Jim Stone: A few things on Snowden

A few things on Snowden

Created on 02 July 2013

Written by Jim Stone


As I have said from the beginning, based on my own NSA experience, Snowden is the real deal. Many people were wondering if Snowden was bluffing about having additional information, and with the new release of info published in the Guardian for a whopping six hours before they were pressured into pulling it, America has no true allies and spies on everyone. From my experience, this is a change in policy.
I have also stated that there is no encryption America cannot break, and it was also published today that there was a grand total of FOUR (4) encrypted communications America failed to break in the last 10 years. This is because people doing the encryption fail to realize one of several factors, including the fact that all processors inevitably follow patterns that you cannot program around, and that even if you get a truthfully random encryption algorithm generated by a random source – such as the wind, once you encode a language with that encryption the language itself puts patterns into the data that can be extracted with brute force.

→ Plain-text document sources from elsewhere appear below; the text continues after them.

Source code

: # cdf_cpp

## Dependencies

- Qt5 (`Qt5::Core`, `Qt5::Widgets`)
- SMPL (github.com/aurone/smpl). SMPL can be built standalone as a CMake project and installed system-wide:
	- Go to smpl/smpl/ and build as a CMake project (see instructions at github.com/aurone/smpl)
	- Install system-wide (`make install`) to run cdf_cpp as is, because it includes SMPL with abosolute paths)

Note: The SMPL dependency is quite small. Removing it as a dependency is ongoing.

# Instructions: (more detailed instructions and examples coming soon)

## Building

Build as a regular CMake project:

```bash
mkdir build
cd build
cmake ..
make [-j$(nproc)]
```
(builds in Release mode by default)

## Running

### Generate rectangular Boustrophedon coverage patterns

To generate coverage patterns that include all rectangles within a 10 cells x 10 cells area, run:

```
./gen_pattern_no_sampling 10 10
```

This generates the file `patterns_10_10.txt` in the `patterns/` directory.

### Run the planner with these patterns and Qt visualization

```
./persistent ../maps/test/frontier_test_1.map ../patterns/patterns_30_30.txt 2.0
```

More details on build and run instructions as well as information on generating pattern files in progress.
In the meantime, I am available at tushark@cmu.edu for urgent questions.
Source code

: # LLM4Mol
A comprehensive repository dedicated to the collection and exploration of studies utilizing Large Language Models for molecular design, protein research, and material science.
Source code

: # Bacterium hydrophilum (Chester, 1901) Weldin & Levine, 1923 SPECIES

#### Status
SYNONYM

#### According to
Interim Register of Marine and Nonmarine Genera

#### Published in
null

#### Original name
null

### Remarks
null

The only encryption that is not crackable is that which uses base 256 at a minimum, a random source such as a windmill, and an enormously long encryption key that has so many multiple representations for every single character typed that you never get a repeat across the entire span of a lengthy document. PGP is PURE B.S., I have been ridiculed for not using PGP but if you knew what I know, you would know why I don’t bother with data security AT ALL, it’s all a load of bunk when dealing with the types of people I am up against.

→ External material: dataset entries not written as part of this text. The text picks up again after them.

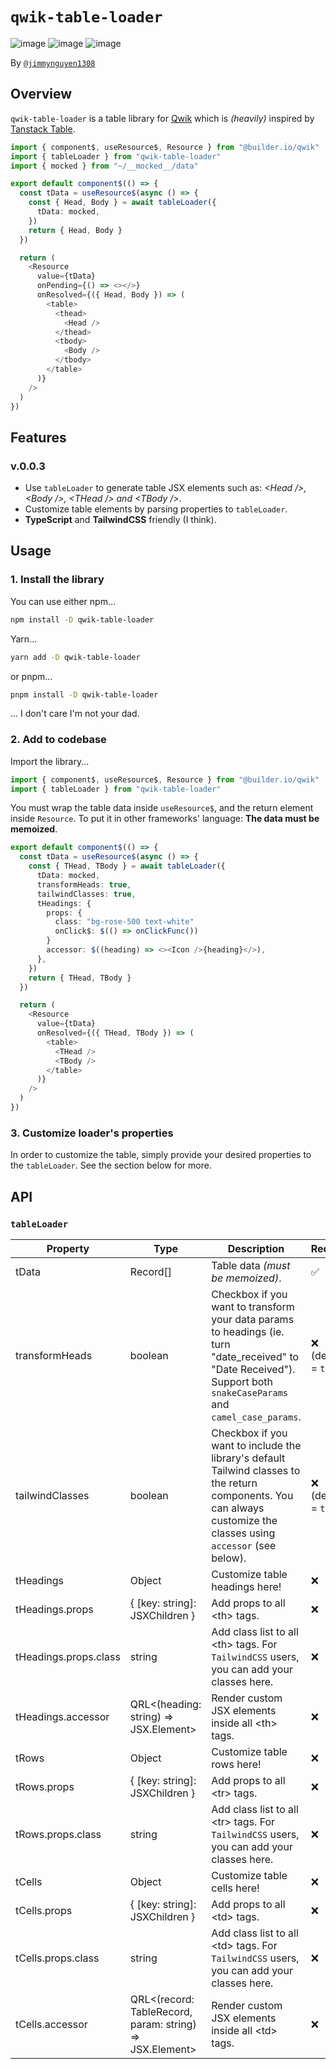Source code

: # `qwik-table-loader`

![image](https://img.shields.io/badge/Qwik-E10098?style=for-the-badge&logo=lightning&logoColor=white) ![image](https://img.shields.io/badge/TypeScript-007ACC?style=for-the-badge&logo=typescript&logoColor=white) ![image](https://img.shields.io/badge/Tailwind_CSS-38B2AC?style=for-the-badge&logo=tailwind-css&logoColor=white)

By [`@jimmynguyen1308`](https://github.com/jimmynguyen1308)

## Overview

`qwik-table-loader` is a table library for [Qwik](https://qwik.builder.io/) which is _(heavily)_ inspired by [Tanstack Table](https://tanstack.com/table/).

```typescript
import { component$, useResource$, Resource } from "@builder.io/qwik"
import { tableLoader } from "qwik-table-loader"
import { mocked } from "~/__mocked__/data"

export default component$(() => {
  const tData = useResource$(async () => {
    const { Head, Body } = await tableLoader({
      tData: mocked,
    })
    return { Head, Body }
  })

  return (
    <Resource
      value={tData}
      onPending={() => <></>}
      onResolved={({ Head, Body }) => (
        <table>
          <thead>
            <Head />
          </thead>
          <tbody>
            <Body />
          </tbody>
        </table>
      )}
    />
  )
})
```

## Features

### v.0.0.3

- Use `tableLoader` to generate table JSX elements such as: _&lt;Head /&gt;, &lt;Body /&gt;, &lt;THead /&gt; and &lt;TBody /&gt;_.
- Customize table elements by parsing properties to `tableLoader`.
- **TypeScript** and **TailwindCSS** friendly (I think).

## Usage

### 1. Install the library

You can use either npm...

```bash
npm install -D qwik-table-loader
```

Yarn...

```bash
yarn add -D qwik-table-loader
```

or pnpm...

```bash
pnpm install -D qwik-table-loader
```

... I don't care I'm not your dad.

### 2. Add to codebase

Import the library...

```typescript
import { component$, useResource$, Resource } from "@builder.io/qwik"
import { tableLoader } from "qwik-table-loader"
```

You must wrap the table data inside `useResource$`, and the return element inside `Resource`. To put it in other frameworks' language: **The data must be memoized**.

```typescript
export default component$(() => {
  const tData = useResource$(async () => {
    const { THead, TBody } = await tableLoader({
      tData: mocked,
      transformHeads: true,
      tailwindClasses: true,
      tHeadings: {
        props: {
          class: "bg-rose-500 text-white"
          onClick$: $(() => onClickFunc())
        }
        accessor: $((heading) => <><Icon />{heading}</>),
      },
    })
    return { THead, TBody }
  })

  return (
    <Resource
      value={tData}
      onResolved={({ THead, TBody }) => (
        <table>
          <THead />
          <TBody />
        </table>
      )}
    />
  )
})
```

### 3. Customize loader's properties

In order to customize the table, simply provide your desired properties to the `tableLoader`. See the section below for more.

## API

### `tableLoader`

| Property              | Type                                                     | Description                                                                                                                                                           | Required              |
| --------------------- | -------------------------------------------------------- | --------------------------------------------------------------------------------------------------------------------------------------------------------------------- | --------------------- |
| tData                 | Record[]                                                 | Table data _(must be memoized)_.                                                                                                                                      | ✅                    |
| transformHeads        | boolean                                                  | Checkbox if you want to transform your data params to headings (ie. turn "date_received" to "Date Received"). Support both `snakeCaseParams` and `camel_case_params`. | ❌ (default = `true`) |
| tailwindClasses       | boolean                                                  | Checkbox if you want to include the library's default Tailwind classes to the return components. You can always customize the classes using `accessor` (see below).   | ❌ (default = `true`) |
| tHeadings             | Object                                                   | Customize table headings here!                                                                                                                                        | ❌                    |
| tHeadings.props       | { [key: string]: JSXChildren }                           | Add props to all &lt;th&gt; tags.                                                                                                                                     | ❌                    |
| tHeadings.props.class | string                                                   | Add class list to all &lt;th&gt; tags. For `TailwindCSS` users, you can add your classes here.                                                                        | ❌                    |
| tHeadings.accessor    | QRL<(heading: string) => JSX.Element>                    | Render custom JSX elements inside all &lt;th&gt; tags.                                                                                                                | ❌                    |
| tRows                 | Object                                                   | Customize table rows here!                                                                                                                                            | ❌                    |
| tRows.props           | { [key: string]: JSXChildren }                           | Add props to all &lt;tr&gt; tags.                                                                                                                                     | ❌                    |
| tRows.props.class     | string                                                   | Add class list to all &lt;tr&gt; tags. For `TailwindCSS` users, you can add your classes here.                                                                        | ❌                    |
| tCells                | Object                                                   | Customize table cells here!                                                                                                                                           | ❌                    |
| tCells.props          | { [key: string]: JSXChildren }                           | Add props to all &lt;td&gt; tags.                                                                                                                                     | ❌                    |
| tCells.props.class    | string                                                   | Add class list to all &lt;td&gt; tags. For `TailwindCSS` users, you can add your classes here.                                                                        | ❌                    |
| tCells.accessor       | QRL<(record: TableRecord, param: string) => JSX.Element> | Render custom JSX elements inside all &lt;td&gt; tags.                                                                                                                | ❌                    |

I would like to clearly explain what I am talking about when I say base 256. Different numbering systems have different numbers of characters representing their numeric values. Binary uses only two, 1 and 0. So a 1001 in binary equals 9 in base 10, which is a more powerful numbering system because with base 10, fewer digits represent more. Usually, base 256 uses the extended ascii character set because that is a set standard with readily available digit representation. Binary, which is the weakest numbering system, requires 4 digits to represent 1 digit of base 10. In turn, 4 digits of base 10 can represent 9999 numeric possibilities. In turn, 4 digits of base 256 can represent 4,294,967,296 numeric possibilities. To find out how much less data it takes to encrypt with using base 256, take that number and divide it by 9999. Base 256, from a computational perspective, is 429,539 times as difficult to crack when using the same number of digits as base 10. Base 256 is NOT 256 bit encryption, it is far more powerful than that with far fewer digits.

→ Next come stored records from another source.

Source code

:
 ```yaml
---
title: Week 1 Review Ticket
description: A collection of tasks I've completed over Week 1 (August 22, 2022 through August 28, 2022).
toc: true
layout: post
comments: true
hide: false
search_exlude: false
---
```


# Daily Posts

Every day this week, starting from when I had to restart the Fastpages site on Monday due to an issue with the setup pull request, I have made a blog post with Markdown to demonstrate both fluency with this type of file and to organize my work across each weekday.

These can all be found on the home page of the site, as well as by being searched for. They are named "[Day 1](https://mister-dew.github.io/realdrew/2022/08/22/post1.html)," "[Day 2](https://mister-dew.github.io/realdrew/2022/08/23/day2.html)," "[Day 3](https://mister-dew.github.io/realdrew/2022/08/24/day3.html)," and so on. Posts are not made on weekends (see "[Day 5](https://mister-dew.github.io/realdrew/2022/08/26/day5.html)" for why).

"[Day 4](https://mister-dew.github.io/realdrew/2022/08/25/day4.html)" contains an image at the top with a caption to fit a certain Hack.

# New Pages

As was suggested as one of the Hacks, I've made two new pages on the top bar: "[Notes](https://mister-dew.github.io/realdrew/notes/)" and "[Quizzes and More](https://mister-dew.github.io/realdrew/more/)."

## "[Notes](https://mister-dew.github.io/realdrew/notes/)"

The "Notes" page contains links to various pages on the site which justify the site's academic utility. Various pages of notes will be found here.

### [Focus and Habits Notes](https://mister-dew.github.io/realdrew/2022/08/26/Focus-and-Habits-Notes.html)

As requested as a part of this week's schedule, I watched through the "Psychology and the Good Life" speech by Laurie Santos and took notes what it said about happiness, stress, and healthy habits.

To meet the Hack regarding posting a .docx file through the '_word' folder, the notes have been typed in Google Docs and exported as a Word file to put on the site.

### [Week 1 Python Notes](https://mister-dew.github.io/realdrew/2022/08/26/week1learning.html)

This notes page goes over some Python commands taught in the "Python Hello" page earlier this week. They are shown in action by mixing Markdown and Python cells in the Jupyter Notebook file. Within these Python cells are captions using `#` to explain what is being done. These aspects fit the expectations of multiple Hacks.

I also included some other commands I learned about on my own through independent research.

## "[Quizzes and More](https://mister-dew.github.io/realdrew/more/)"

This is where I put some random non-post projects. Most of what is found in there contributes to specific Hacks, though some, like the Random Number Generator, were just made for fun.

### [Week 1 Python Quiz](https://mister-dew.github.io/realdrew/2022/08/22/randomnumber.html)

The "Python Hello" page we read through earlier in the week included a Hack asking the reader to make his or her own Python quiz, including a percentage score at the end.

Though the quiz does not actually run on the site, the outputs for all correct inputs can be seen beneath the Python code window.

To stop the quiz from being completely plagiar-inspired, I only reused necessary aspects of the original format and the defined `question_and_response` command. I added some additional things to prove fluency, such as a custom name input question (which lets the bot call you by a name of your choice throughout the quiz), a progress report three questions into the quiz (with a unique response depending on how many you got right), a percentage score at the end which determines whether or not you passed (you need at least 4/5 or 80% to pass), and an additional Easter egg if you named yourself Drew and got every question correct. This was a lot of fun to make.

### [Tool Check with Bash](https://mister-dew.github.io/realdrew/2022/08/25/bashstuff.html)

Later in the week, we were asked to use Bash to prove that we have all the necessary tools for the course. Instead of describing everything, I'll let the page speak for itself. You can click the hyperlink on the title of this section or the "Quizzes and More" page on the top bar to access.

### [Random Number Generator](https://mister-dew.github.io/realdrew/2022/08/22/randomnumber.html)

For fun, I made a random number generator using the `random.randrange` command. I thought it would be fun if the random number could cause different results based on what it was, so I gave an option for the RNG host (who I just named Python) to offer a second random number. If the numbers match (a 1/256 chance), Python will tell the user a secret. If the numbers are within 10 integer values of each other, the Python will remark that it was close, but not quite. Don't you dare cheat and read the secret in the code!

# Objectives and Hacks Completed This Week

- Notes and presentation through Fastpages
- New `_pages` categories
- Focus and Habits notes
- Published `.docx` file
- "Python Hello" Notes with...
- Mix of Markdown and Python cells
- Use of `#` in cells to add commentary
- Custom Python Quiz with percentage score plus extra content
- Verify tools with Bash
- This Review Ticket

Because base 256 can be based on a nearly universal character set, it is the obvious bread and butter solution for everyday folks that won’t totally tax the processor, and when it is fed it’s reference from a random source, will do away with the problems of processor patterning. If I was a government then, the obvious answer when dealing with the NSA would be to develop a 16 bit character set (extended ascii is 8 bit) and 16 bit will in turn allow over 65,000 unique characters, and a 16 bit character set still won’t tax a processor that badly because it is only twice as difficult for a processor as base 256. With the source input coming from a windmill base 65,000 would be a real nightmare for the NSA to handle. And for those who are laughing because they think I just said 16 bit encryption will work, you need to go back to college.
For personal security then, base 256 would probably be adequate. Any government not using base 65,000 should be considered negligent, if your geeks sit down and say it is impossible to crack their weaker encryption anyway, so stick with it, you just got your answer from Snowden which is consistent with my own experience – there was nothing we could not crack, we were never beaten EVER. I don’t think the NSA could crack base 65000 with custom characters, a windmill input, and a key so large that a thousand page document would never repeat a single character with the same number representing it. No individual would want to use that, but a government would be stupid not to.
Anyway, I rambled
My point about Snowden is this:
You can expect every scamming spook in the government to try to undermine Snowden and say he is a psy op, a setup, a distraction. And many innocent people in the truth movement will latch onto that and push it to the max. But WHY would the U.S. government do that to itself – Why would the Fed want every government on earth to know everything is monitored and cracked and known, ally or not, and now the world’s governments need to get REAL data security in place? Don’t take my word for it, if you want to know if Snowden is for real, put your thinking cap on.
And I would also like to state that if the NSA had not gone rogue, if their mission was legitimate as it once was, I would NEVER speak out against them as I am now. When I was with them, they were damn near sacred . . . . . . What changed?
And if ANYONE trusts an Israeli or zionist owned company to handle their security and provide a firewall against the NSA, they need a cranial evacuation to make room for sand in their head, which would do them a lot better intellectually than what they currently have occupying that space.